Through the announcement, the North scrapped an international agreement reached on Oct. 3, 2007, through six-party talks, which include the two Koreas, the U.S., China, Russia and Japan.
In an interview with ABC News, Thurman said his greatest fear is of a "miscalculation" that could cause "a kinetic provocation."
Thurman added that the relentless verbal attacks from the North are mostly aimed at strengthening his own political power inside the Stalinist state.
However, he said that Kim is also trying to intimidate South Koreans. "We've got to take every threat seriously," he said.
Asked whether Seoul would respond militarily to any aggression from the bellicose North, Thurman answered yes.
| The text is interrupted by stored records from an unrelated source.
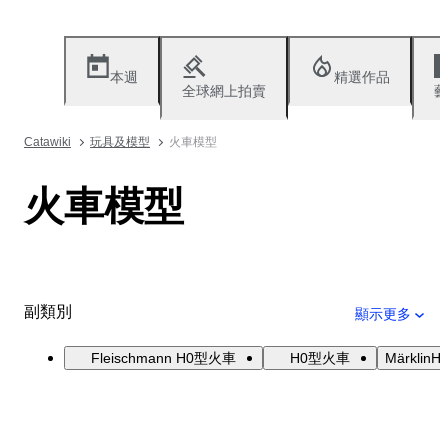
本週
精選作品
全球網上拍賣
藝
Catawiki
玩具及模型
火車模型
火車模型
副類別
顯示更多
Fleischmann H0型火車
H0型火車
Märklin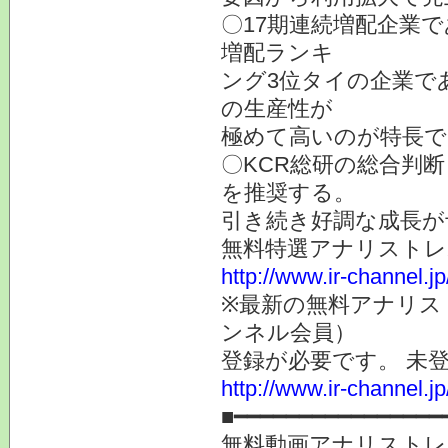
〇17期連続増配企業
増配ランキ
ング3位タイの企業で
の生産性が
極めて高いのが特長で
〇KCR総研の総合判
を推奨する。
引き続き好調な成長が予
無料特選アナリスト
http://www.ir-channel.j
※最新の無料アナリス
ンネル会員）
登録が必要です。 未
http://www.ir-channel.
■━━━━━━━━━━━━━━━━
無料動画アナリストレ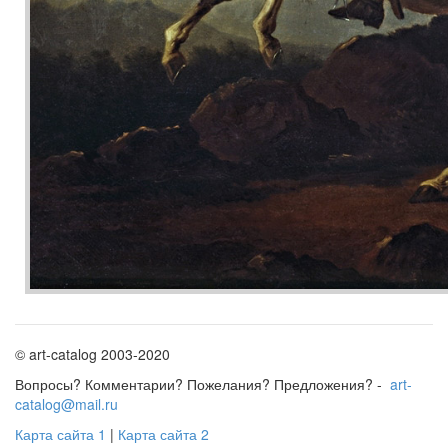
© art-catalog 2003-2020
Вопросы? Комментарии? Пожелания? Предложения? -
art-
catalog@mail.ru
Карта сайта 1
|
Карта сайта 2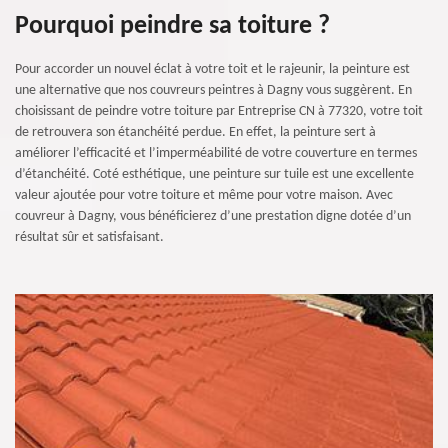
Pourquoi peindre sa toiture ?
Pour accorder un nouvel éclat à votre toit et le rajeunir, la peinture est
une alternative que nos couvreurs peintres à Dagny vous suggèrent. En
choisissant de peindre votre toiture par Entreprise CN à 77320, votre toit
de retrouvera son étanchéité perdue. En effet, la peinture sert à
améliorer l’efficacité et l’imperméabilité de votre couverture en termes
d’étanchéité. Coté esthétique, une peinture sur tuile est une excellente
valeur ajoutée pour votre toiture et même pour votre maison. Avec
couvreur à Dagny, vous bénéficierez d’une prestation digne dotée d’un
résultat sûr et satisfaisant.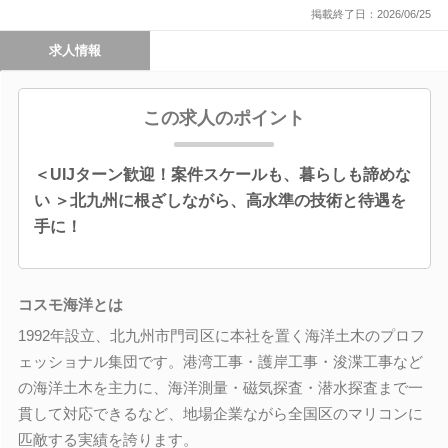
掲載終了日：2026/06/25
求人情報
この求人のポイント
＜UIJターン歓迎！案件スケールも、暮らしも諦めな
い ＞北九州に根ざしながら、高水準の技術と待遇を
手に！
コスモ海洋とは
1992年設立、北九州市門司区に本社を置く海洋土木のプロフ
ェッショナル集団です。港湾工事・護岸工事・浚渫工事など
の海洋土木を主力に、海洋測量・磁気探査・潜水探査まで一
貫して対応できるなど、地場企業ながら全国区のマリコンに
匹敵する実績を誇ります。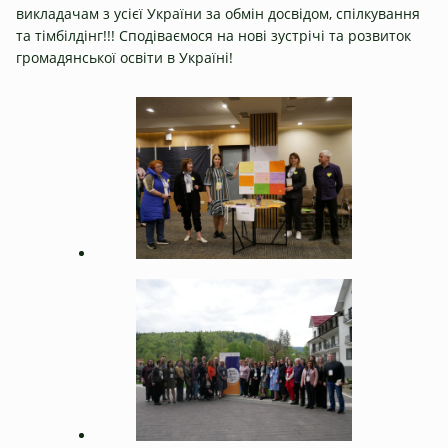
викладачам з усієї України за обмін досвідом, спілкування
та тімбілдінг!!! Сподіваємося на нові зустрічі та розвиток
громадянської освіти в Україні!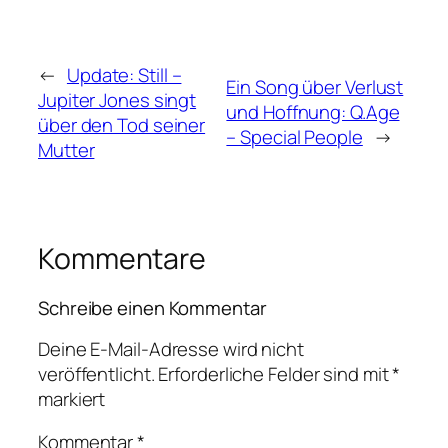
←
Update: Still –
Ein Song über Verlust
Jupiter Jones singt
und Hoffnung: Q.Age
über den Tod seiner
– Special People
→
Mutter
Kommentare
Schreibe einen Kommentar
Deine E-Mail-Adresse wird nicht
veröffentlicht.
Erforderliche Felder sind mit
*
markiert
Kommentar
*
"I believe they will because we have the right to protect ourselves. And again we're not going to let the North Koreans intimidate us," he said.
President Park Geun-hye ordered officials earlier this week to overwhelm any provocations made by the regime in Pyongyang with immediate and proactive counterattacks, saying she trusts the military's decision makers.
A nuclear test on Feb. 18 by the North led to further U.N. sanctions and, in response, the regime there ratcheted up its rhetoric. It threatened to launch preemptive nuclear attacks on the U.S. while turning Seoul into a "sea of fire."
It announced unilaterally it had ended the 60-year-old armistice agreed at the end of the Korean War (1950-53) and said last Saturday that it had entered a "state of war" with the South.
Thurman heads a 28,000-strong American military presence in South Korea.